Stored data entries:

----------

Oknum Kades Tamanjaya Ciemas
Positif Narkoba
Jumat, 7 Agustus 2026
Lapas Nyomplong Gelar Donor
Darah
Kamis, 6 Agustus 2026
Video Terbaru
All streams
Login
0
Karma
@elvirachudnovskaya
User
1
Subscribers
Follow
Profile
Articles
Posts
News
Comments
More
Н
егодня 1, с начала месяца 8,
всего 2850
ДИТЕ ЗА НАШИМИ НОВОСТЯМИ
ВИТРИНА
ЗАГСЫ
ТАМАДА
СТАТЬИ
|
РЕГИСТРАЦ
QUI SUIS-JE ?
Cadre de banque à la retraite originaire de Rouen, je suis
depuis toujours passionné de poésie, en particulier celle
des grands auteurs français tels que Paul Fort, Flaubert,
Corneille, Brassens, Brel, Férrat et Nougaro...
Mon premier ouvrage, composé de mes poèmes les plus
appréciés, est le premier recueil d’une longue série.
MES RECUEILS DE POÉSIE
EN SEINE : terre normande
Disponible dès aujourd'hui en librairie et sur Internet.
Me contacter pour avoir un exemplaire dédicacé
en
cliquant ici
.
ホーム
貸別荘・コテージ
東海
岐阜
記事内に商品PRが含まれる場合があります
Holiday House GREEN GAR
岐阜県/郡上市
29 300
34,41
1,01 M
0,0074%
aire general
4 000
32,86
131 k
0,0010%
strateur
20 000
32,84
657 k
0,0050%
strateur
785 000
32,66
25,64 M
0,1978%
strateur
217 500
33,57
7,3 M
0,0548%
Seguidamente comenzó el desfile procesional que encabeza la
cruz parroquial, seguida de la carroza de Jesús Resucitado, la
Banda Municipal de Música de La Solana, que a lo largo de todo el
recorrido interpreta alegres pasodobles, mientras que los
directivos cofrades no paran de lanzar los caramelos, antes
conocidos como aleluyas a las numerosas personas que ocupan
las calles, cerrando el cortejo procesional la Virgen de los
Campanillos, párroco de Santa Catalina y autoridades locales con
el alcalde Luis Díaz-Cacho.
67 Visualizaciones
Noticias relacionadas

----------

HOW TO COMPLETE THIS TASK: Retype exactly, and only, the lines above from the one where "Cadre de banque" occurs up to and including the one where "el alcalde Luis Díaz-Cacho." occurs.

SOLVED PROBLEM:
Cadre de banque à la retraite originaire de Rouen, je suis
depuis toujours passionné de poésie, en particulier celle
des grands auteurs français tels que Paul Fort, Flaubert,
Corneille, Brassens, Brel, Férrat et Nougaro...
Mon premier ouvrage, composé de mes poèmes les plus
appréciés, est le premier recueil d’une longue série.
MES RECUEILS DE POÉSIE
EN SEINE : terre normande
Disponible dès aujourd'hui en librairie et sur Internet.
Me contacter pour avoir un exemplaire dédicacé
en
cliquant ici
.
ホーム
貸別荘・コテージ
東海
岐阜
記事内に商品PRが含まれる場合があります
Holiday House GREEN GAR
岐阜県/郡上市
29 300
34,41
1,01 M
0,0074%
aire general
4 000
32,86
131 k
0,0010%
strateur
20 000
32,84
657 k
0,0050%
strateur
785 000
32,66
25,64 M
0,1978%
strateur
217 500
33,57
7,3 M
0,0548%
Seguidamente comenzó el desfile procesional que encabeza la
cruz parroquial, seguida de la carroza de Jesús Resucitado, la
Banda Municipal de Música de La Solana, que a lo largo de todo el
recorrido interpreta alegres pasodobles, mientras que los
directivos cofrades no paran de lanzar los caramelos, antes
conocidos como aleluyas a las numerosas personas que ocupan
las calles, cerrando el cortejo procesional la Virgen de los
Campanillos, párroco de Santa Catalina y autoridades locales con
el alcalde Luis Díaz-Cacho.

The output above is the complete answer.